A Composite Cultured Skin- Bench to Bedside

Ms Bronwyn Dearman1,2, Professor John Greenwood1

1Skin Engineering Laboratory, Adult Burns Unit, Royal Adelaide Hospital, Adelaide, Australia, 2The University of Adelaide, Faculty of Health Sciences, School of Medicine, Adelaide, 5000


The biodegradable temporising matrix (BTM) is our standard of care for patients with >30% TBSA deep burns. A 95% TBSA burn presented in December 2018. After total eschar excision on arrival, BTM was applied to 90% of the body 2 days later. With no meaningful donor site, we obtained TGA Special Access Scheme B approval to use Composite Cultured Skin (CCS). We have been developing this technology, alongside the BTM, since 2004. Twenty six CCSs were grown in an ISO 7 cleanroom environment in a semi-automated bioreactor. Two small split thickness skin grafts were obtained to provide the fibroblasts and keratinocytes, which were isolated and mass cultured in Cell Factories to obtain relevant cell numbers. The matrix (1mm thick polyurethane foam) was pre-soaked in plasma. In the bioreactor cassette (25cm x 25cm), fibroblasts were seeded onto the matrix with thrombin until the keratinocytes were seeded. The total co-culture period was 14 days. The CCSs were applied after BTM delamination and dermabrasion, and dressed with Mepitel and Acticoat. Punch biopsies, VapoMeter readings (TEWL) and Vivascope confocal imaging were performed to indicate wound healing and skin barrier function. Clinically, robust epithelium was visible with CCS ‘take’ by at least day 18 post-application. Early CCS batch take was irregular and additional CCSs produced. Some widely meshed split skin, and Meek, grafting were used to cover difficult areas, yielding poorer cosmetic results. At 5 months post burn, this 95% TBSA deep burn patient is alive, healed and will soon be discharged to rehabilitation.

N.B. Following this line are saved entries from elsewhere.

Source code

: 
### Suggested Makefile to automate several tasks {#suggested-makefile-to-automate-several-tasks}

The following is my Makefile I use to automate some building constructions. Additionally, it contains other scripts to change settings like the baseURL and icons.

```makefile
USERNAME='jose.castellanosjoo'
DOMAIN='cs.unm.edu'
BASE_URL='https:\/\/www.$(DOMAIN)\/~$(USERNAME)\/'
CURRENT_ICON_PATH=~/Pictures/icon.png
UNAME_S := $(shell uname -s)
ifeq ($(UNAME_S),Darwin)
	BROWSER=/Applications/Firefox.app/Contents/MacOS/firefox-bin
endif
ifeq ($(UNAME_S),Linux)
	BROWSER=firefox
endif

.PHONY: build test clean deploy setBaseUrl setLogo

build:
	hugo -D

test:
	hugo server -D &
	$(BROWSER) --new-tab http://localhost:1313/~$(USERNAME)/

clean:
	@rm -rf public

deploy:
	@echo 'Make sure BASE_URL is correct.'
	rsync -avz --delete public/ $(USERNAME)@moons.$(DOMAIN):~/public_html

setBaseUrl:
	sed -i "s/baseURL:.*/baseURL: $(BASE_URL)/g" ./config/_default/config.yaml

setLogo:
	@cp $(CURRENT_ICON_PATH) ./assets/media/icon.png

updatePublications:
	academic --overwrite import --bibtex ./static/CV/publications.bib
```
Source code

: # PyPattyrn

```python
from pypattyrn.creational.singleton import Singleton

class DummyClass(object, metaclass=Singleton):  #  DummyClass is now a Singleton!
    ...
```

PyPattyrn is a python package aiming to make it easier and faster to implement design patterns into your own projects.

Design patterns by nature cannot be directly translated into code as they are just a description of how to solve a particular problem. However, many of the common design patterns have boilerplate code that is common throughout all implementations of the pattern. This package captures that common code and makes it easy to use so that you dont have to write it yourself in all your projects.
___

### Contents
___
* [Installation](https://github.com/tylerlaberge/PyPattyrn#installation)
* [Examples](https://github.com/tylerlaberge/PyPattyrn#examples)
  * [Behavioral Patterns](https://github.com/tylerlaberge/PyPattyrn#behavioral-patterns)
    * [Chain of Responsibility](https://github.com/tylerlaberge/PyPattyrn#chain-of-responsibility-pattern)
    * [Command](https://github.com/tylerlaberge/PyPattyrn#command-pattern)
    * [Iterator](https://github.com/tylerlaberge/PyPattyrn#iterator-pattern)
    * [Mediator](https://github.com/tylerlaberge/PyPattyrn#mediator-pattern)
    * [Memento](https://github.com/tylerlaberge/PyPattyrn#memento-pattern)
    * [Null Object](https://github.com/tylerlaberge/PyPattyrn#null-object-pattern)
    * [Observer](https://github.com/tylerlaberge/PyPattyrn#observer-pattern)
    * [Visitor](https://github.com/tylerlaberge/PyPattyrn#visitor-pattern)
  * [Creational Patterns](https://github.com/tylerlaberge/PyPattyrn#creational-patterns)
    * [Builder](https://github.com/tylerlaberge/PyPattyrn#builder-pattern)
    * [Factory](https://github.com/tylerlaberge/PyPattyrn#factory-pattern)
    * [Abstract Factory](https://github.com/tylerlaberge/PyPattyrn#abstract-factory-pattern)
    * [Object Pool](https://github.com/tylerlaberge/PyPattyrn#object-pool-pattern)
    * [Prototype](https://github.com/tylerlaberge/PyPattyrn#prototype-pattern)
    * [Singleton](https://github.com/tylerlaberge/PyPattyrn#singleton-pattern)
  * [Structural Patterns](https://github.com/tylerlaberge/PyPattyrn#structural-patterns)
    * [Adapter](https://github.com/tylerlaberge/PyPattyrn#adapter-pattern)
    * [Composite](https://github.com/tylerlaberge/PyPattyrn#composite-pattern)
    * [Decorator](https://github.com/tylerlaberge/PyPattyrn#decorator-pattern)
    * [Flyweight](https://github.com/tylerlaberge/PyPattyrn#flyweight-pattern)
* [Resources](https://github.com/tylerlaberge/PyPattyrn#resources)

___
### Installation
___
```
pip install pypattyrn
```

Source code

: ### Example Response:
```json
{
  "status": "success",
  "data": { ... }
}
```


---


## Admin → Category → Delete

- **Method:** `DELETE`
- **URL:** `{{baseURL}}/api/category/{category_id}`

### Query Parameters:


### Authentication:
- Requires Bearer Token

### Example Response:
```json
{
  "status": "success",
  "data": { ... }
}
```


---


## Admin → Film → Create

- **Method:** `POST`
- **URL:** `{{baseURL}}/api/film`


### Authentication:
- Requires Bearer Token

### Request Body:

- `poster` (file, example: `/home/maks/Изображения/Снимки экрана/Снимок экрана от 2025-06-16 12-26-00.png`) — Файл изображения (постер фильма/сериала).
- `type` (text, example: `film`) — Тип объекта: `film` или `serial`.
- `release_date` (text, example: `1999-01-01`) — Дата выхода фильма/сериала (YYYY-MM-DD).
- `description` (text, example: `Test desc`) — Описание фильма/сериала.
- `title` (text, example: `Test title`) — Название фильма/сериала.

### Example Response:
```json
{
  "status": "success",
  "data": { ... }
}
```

Bronwyn Dearman, a Medical Scientist at the Adult Burns Unit, Royal Adelaide Hospital has been instrumental in establishing the first Skin Laboratory for SA providing both a clinical service and the development of the Biodegradable Temporising Matrix (BTM) (a product now in fledgling global use in burn communities). To complement this first stage and assist in abolishing the need for a skin graft, the development of the Composite Cultured Skin substitute (CCS) encompasses her current research interests.